Among the records that follow, set down only the lines from the one containing "pyautogui.moveTo(63, 274)" to the one containing "pyautogui.dragTo(432, 405, button='middle')", both included, exactly.

# EXERCISE DATA:
= = = =

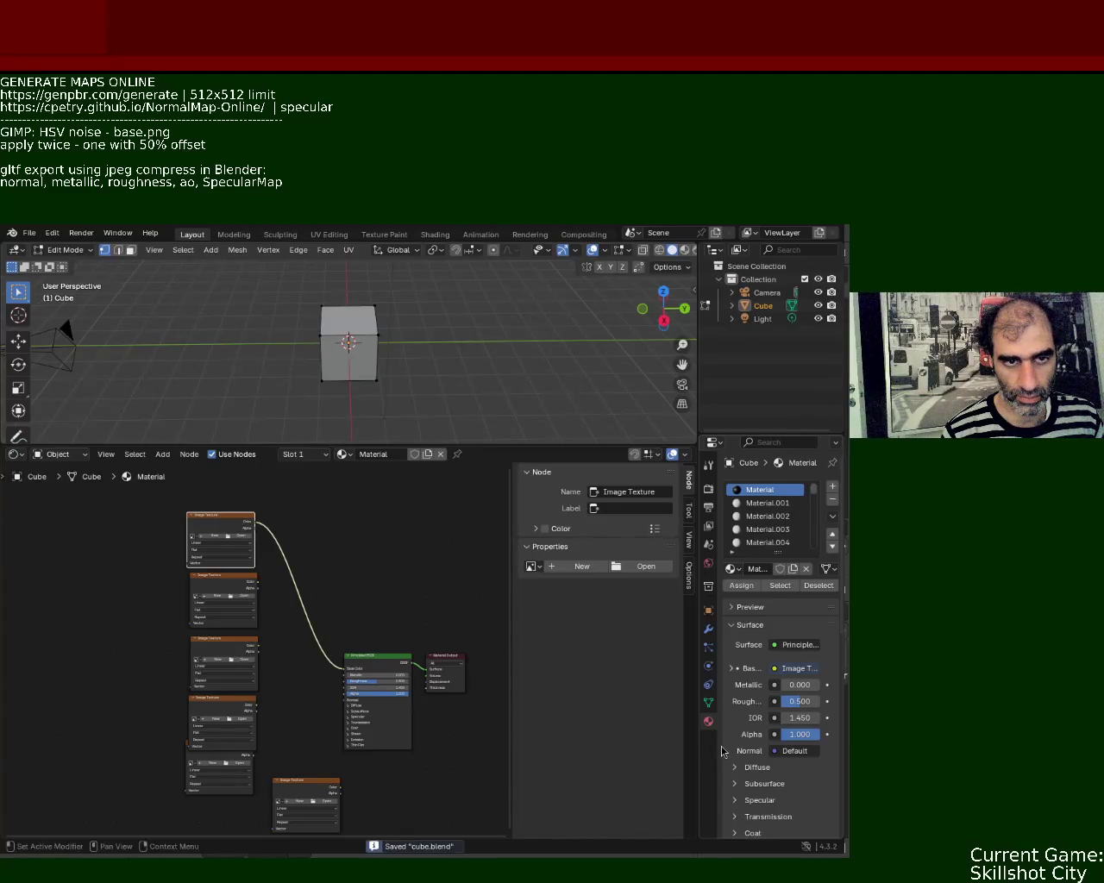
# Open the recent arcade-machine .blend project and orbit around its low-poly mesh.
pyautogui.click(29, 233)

= = = =

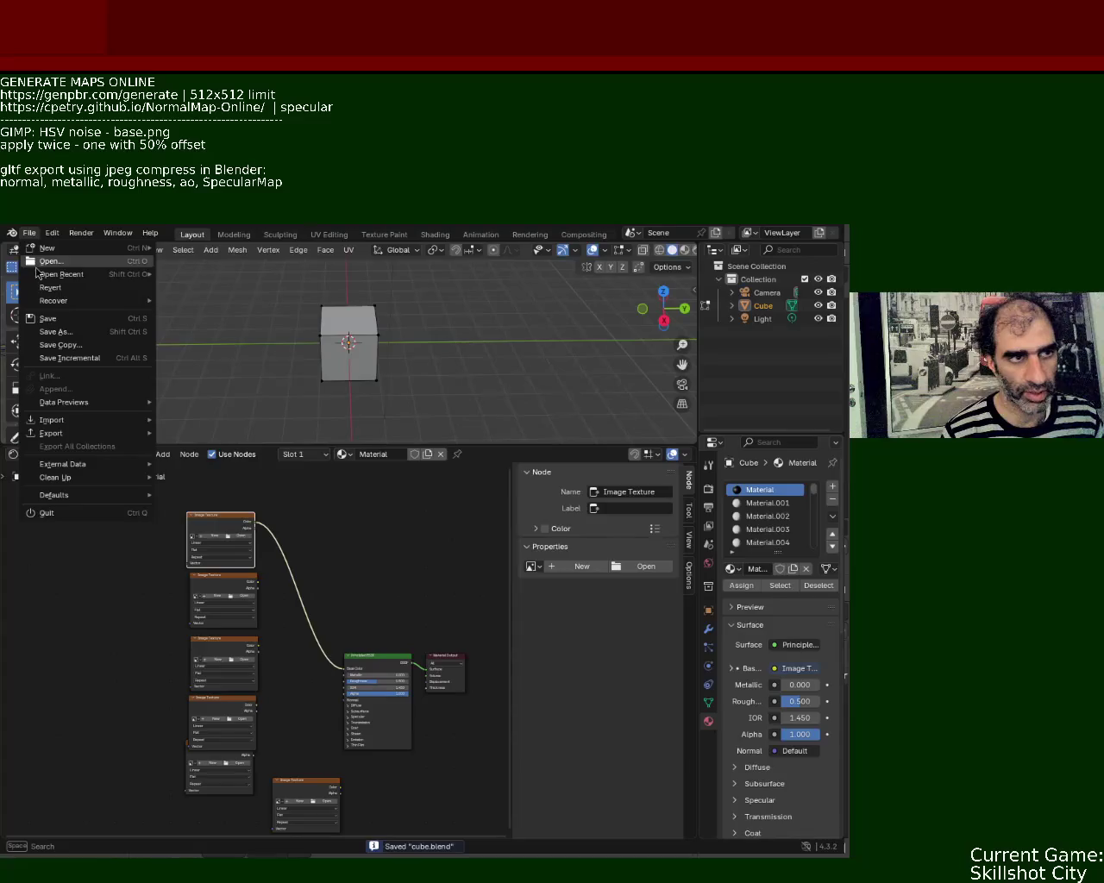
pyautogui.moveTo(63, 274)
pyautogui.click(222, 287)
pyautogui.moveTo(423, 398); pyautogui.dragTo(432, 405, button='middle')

= = = =

# ANSWER TO THIS PROBLEM:
pyautogui.moveTo(63, 274)
pyautogui.click(222, 287)
pyautogui.moveTo(423, 398); pyautogui.dragTo(432, 405, button='middle')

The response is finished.